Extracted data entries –

◇ ◇ ◇ ◇

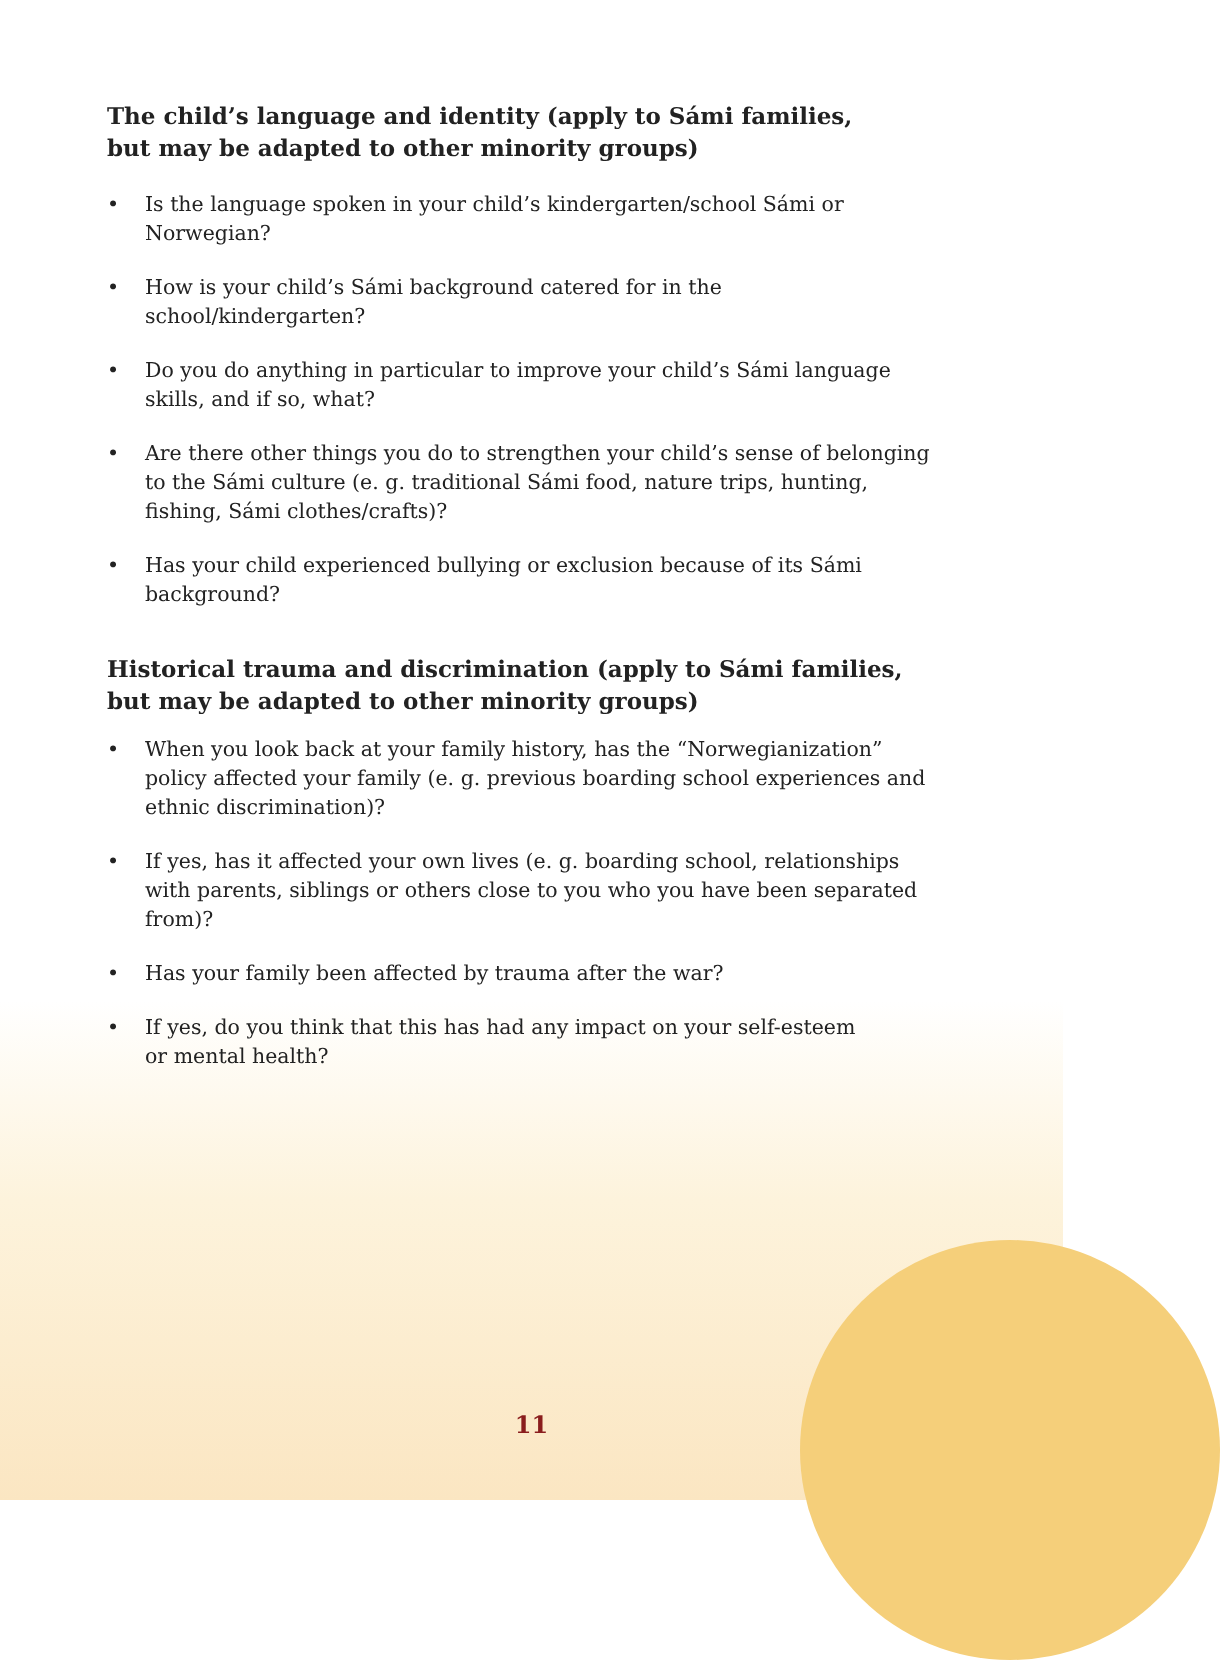The child’s language and identity (apply to Sámi families,
but may be adapted to other minority groups)
• Is the language spoken in your child’s kindergarten/school Sámi or Norwegian?
• How is your child’s Sámi background catered for in the school/kindergarten?
• Do you do anything in particular to improve your child’s Sámi language skills, and if so, what?
• Are there other things you do to strengthen your child’s sense of belonging to the Sámi culture (e. g. traditional Sámi food, nature trips, hunting, fishing, Sámi clothes/crafts)?
• Has your child experienced bullying or exclusion because of its Sámi background?
Historical trauma and discrimination (apply to Sámi families,
but may be adapted to other minority groups)
• When you look back at your family history, has the “Norwegianization” policy affected your family (e. g. previous boarding school experiences and ethnic discrimination)?
• If yes, has it affected your own lives (e. g. boarding school, relationships with parents, siblings or others close to you who you have been separated from)?
• Has your family been affected by trauma after the war?
• If yes, do you think that this has had any impact on your self-esteem
or mental health?
11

◇ ◇ ◇ ◇

Exercise details –
The string "family" marks the lines to copy; report each of them from the data above.

Exercise result –
• When you look back at your family history, has the “Norwegianization” policy affected your family (e. g. previous boarding school experiences and ethnic discrimination)?
• Has your family been affected by trauma after the war?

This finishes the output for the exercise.